HTH -- Mark D Powell --

Jul 23 '05 #3
Sam
Maybe it's clearer with my tables. Here are the ones concerned with
only the relevant fields:

User(UserId)
Web(WebId)
Query(QueryId)
UserQueries(UserId, WebId, QueryId)

UserQueries is the trouble maker. Right now (UserId, WebId, QueryId)
are FK and PK at the same timefor this table. They must be FK anyway,
but wouldn't it be better to have something like:

UserQueries(UserQueriesId, UserId, WebId, QueryId)

with userQueriesId being Identity type ?

Jul 23 '05 #4
I guess you mean that your table has a composite primary key made up of
three columns, each of which is a foreign key on another table? If
that's the correct primary key according to your data model, and you
don't have any serious performance issues, then it's probably best not
to change anything.

You might use IDENTITY as an artificial key either because there is no
natural key for the table, or because the natural key is so wide
physically that it creates real performance issues. Even if you did
decide to use IDENTITY instead of the natural key, you would still keep
a UNIQUE constraint on the natural key to make sure you don't get any
duplicates. And then you would be improving performance at the cost of
more maintenance, so it's probably better not to do it unless you
really have to.

Simon

Jul 23 '05 #5
Sam (sa**************@voila.fr) writes:
Maybe it's clearer with my tables. Here are the ones concerned with
only the relevant fields:

User(UserId)
Web(WebId)
Query(QueryId)
UserQueries(UserId, WebId, QueryId)

UserQueries is the trouble maker. Right now (UserId, WebId, QueryId)
are FK and PK at the same timefor this table. They must be FK anyway,
but wouldn't it be better to have something like:

UserQueries(UserQueriesId, UserId, WebId, QueryId)

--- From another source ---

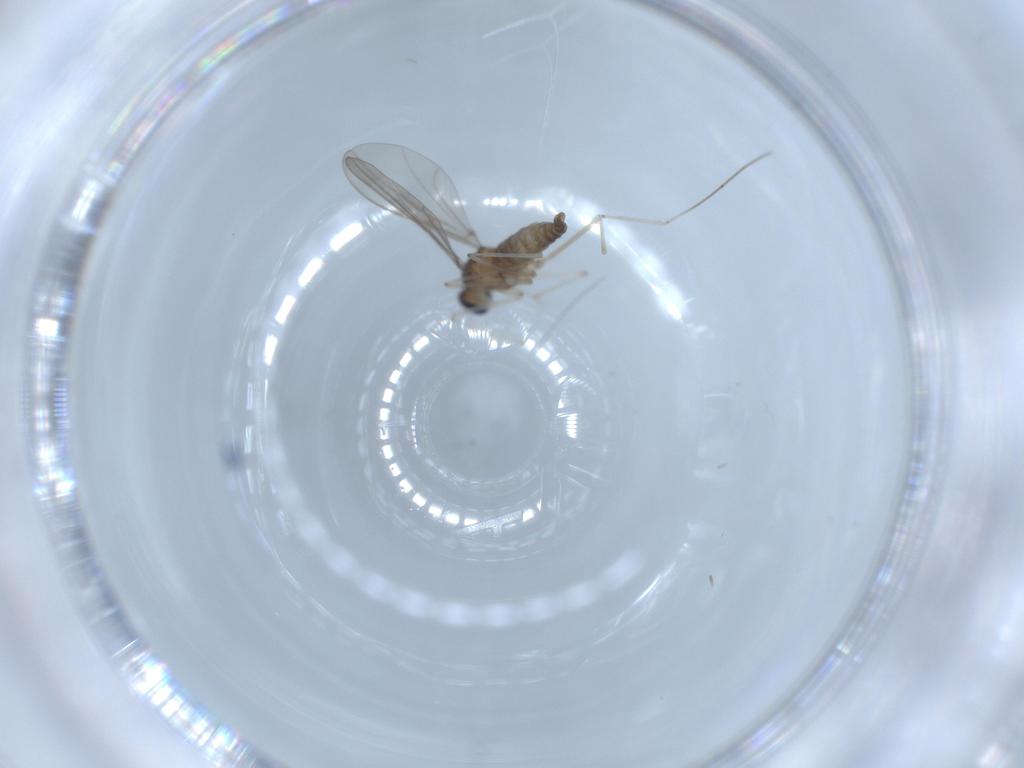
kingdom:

with userQueriesId being Identity type ?


It could be, but I say that the odds are poor. Unless you really some
use which mandates a surrogate key, there is no reason to have any
UserQueriesId.

If you add an IDENTITY column you should still create a UNIQUE constraint
for (UserId, WebId, QueryId).
--
Erland Sommarskog, SQL Server MVP, es****@sommarskog.se

Books Online for SQL Server SP3 at
http://www.microsoft.com/sql/techinf...2000/books.asp
Jul 23 '05 #6
Simon Hayes (sq*@hayes.ch) writes:
You might use IDENTITY as an artificial key either because there is no
natural key for the table, or because the natural key is so wide
physically that it creates real performance issues.

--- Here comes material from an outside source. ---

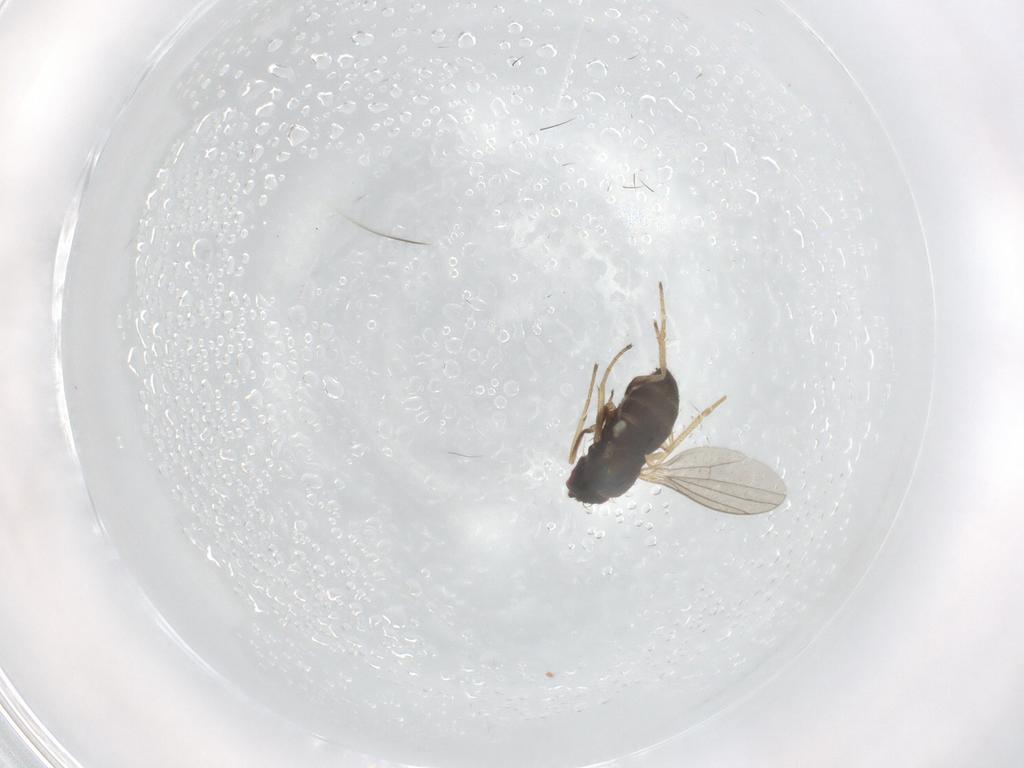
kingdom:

Just to add to this: Adding the IDENTITY column could in fact
decrease your performance as well, as the table would be larger. If
there is a child table, that could use this identity column as its
FK, then that table could indeed be smaller. Then again, you could then
find that more operations on the child would require joining to the
parent table, in which case you are again losing in the IDENTITY column.


--
Erland Sommarskog, SQL Server MVP, es****@sommarskog.se

Books Online for SQL Server SP3 at
http://www.microsoft.com/sql/techinf...2000/books.asp
Jul 23 '05 #7
Some real DDL will help. Never use an IDENTITY as a key, sicne by
definition it is not an attribute of the entity being modeled.
Basically it says that you don't know RM and are going back to using a
physical locator, like pointer chains, to navigate yoru data. You have
to have the relational keys anyway; if you don't, you will get
redundant duplicates. Do you really mean to destroy all your data
integrity? How do you know that this "magivalk one size fits all"
number is actually in synch everywhere it is used? You don't. So all
that IDENTITY does is make the physical storage used bigger and
therefore slower. Your code will not port. Etc.

CREATE TABLE Users
(user_id INTEGER NOT NULL PRIMARY KEY,
...);

CREATE TABLE Web
(web_id INTEGER NOT NULL PRIMARY KEY,
..);

CREATE TABLE Queries
(query_id INTEGER NOT NULL PRIMARY KEY,
..) ;

Now throw in some DRI actions and let the schema take care of itself
for you

UserQueries
(user_id INTEGER NOT NULL
REFERENCES Users(user_id)
ON DELETE CASCADE
ON UPDATE CASCADE,
web_id INTEGER NOT NULL
REFERENCES Web(web_id)
ON DELETE CASCADE
ON UPDATE CASCADE,
query_id INTEGER NOT NULL,
REFERENCES Queries(query_id)
ON DELETE CASCADE
ON UPDATE CASCADE,
PRIMARY KEY (user_id, web_id, query_id));

You might want to read a book basic relational theory and look up what
Dr. Codd said about system generatee surrogates. The fact that
IDENTITY is not a key is a matter of definition, not opinion.